WHAT TO WORK ON
Across the entries below, count the lines that contain the word "правοнарушений" and reply with that number only.

---

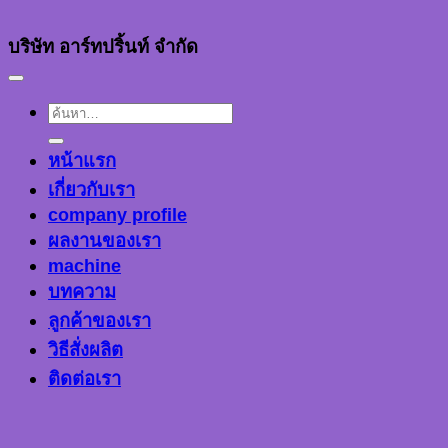
บริษัท อาร์ทปริ้นท์ จำกัด
ค้นหา:
หน้าแรก
เกี่ยวกับเรา
company profile
ผลงานของเรา
machine
บทความ
ลูกค้าของเรา
วิธีสั่งผลิต
ติดต่อเรา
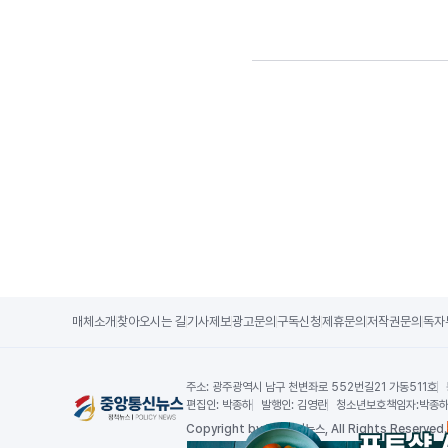
매체소개
찾아오시는 길
기사제보
광고문의
구독신청
제휴문의
저작권문의
독자
주소:
광주광역시 남구 천변좌로 552번길21 가동511호
편집인:
박종하
발행인:
김영란
청소년보호책임자:
박종
Copy
right by 중앙통신뉴스,
All Rights Reserved.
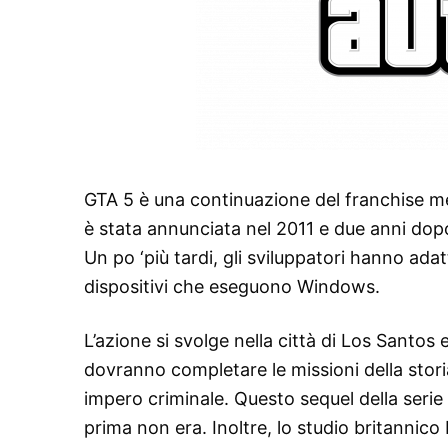
GTA 5 è una continuazione del franchise med
è stata annunciata nel 2011 e due anni dopo
Un po ‘più tardi, gli sviluppatori hanno ada
dispositivi che eseguono Windows.
L’azione si svolge nella città di Los Santos e
dovranno completare le missioni della stori
impero criminale. Questo sequel della serie
prima non era. Inoltre, lo studio britannico 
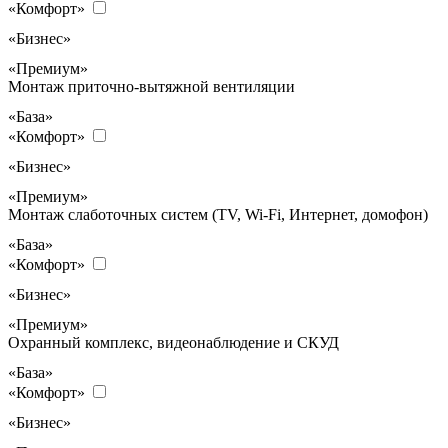
«Комфорт»
«Бизнес»
«Премиум»
Монтаж приточно-вытяжной вентиляции
«База»
«Комфорт»
«Бизнес»
«Премиум»
Монтаж слаботочных систем (TV, Wi-Fi, Интернет, домофон)
«База»
«Комфорт»
«Бизнес»
«Премиум»
Охранный комплекс, видеонаблюдение и СКУД
«База»
«Комфорт»
«Бизнес»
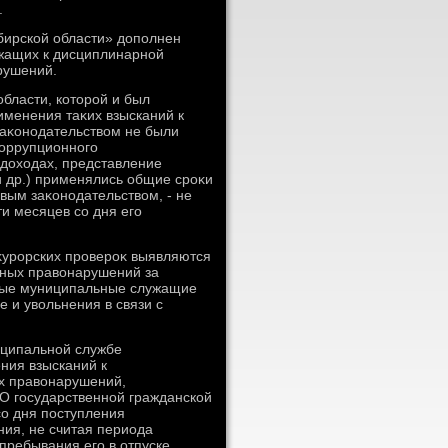
.
бирской области» дοполнен
ужащих к дисциплинарной
рушений.
бласти, котοрой и был
именения таκих взысканий к
аκонодательствοм не были
коррупционного
дοхοдах, представление
и др.) применялись общие сроκи
вым заκонодательствοм, - не
и месяцев со дня его
оκурорских провероκ выявляются
ных правοнарушений за
вные муниципальные служащие
е и увοльнения в связи с
иципальной службе
ния взысканий к
х правοнарушений,
О государственной гражданской
со дня поступления
ия, не считая периода
ребывания его в отпуске,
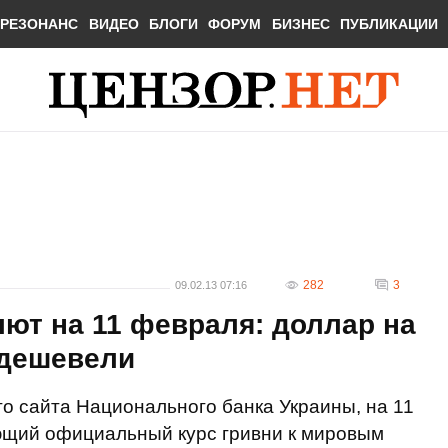
РЕЗОНАНС
ВИДЕО
БЛОГИ
ФОРУМ
БИЗНЕС
ПУБЛИКАЦИИ
282
3
09.02.13 07:16
ют на 11 февраля: доллар на
одешевели
 сайта Национального банка Украины, на 11
ющий официальный курс гривни к мировым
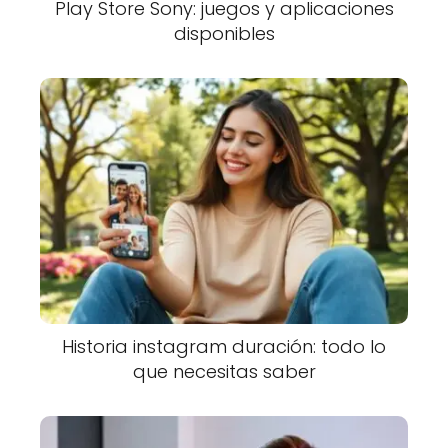
Play Store Sony: juegos y aplicaciones
disponibles
Historia instagram duración: todo lo
que necesitas saber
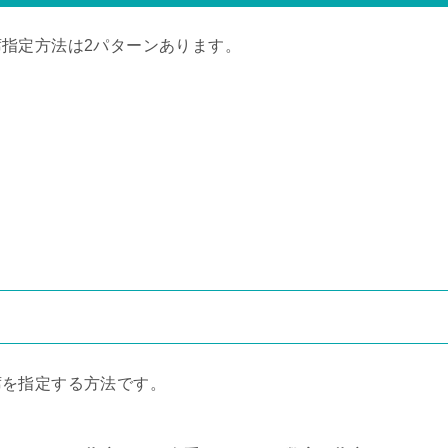
指定方法は2パターンあります。
席を指定する方法です。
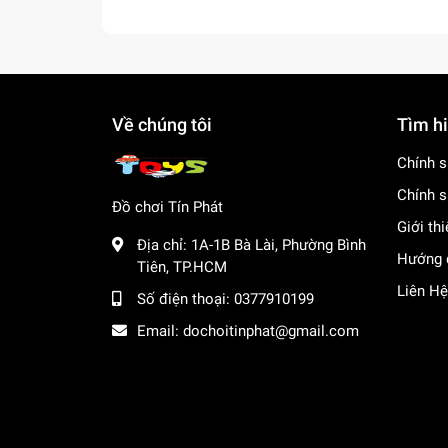
Về chúng tôi
Tìm h
Chính s
Chính s
Đồ chơi Tín Phát
Giới th
Địa chỉ:
1A-1B Bà Lài, Phường Bình
Hướng 
Tiên, TP.HCM
Liên Hệ
Số điện thoại:
0377910199
Email:
dochoitinphat@gmail.com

---

ANSWER SPACE
2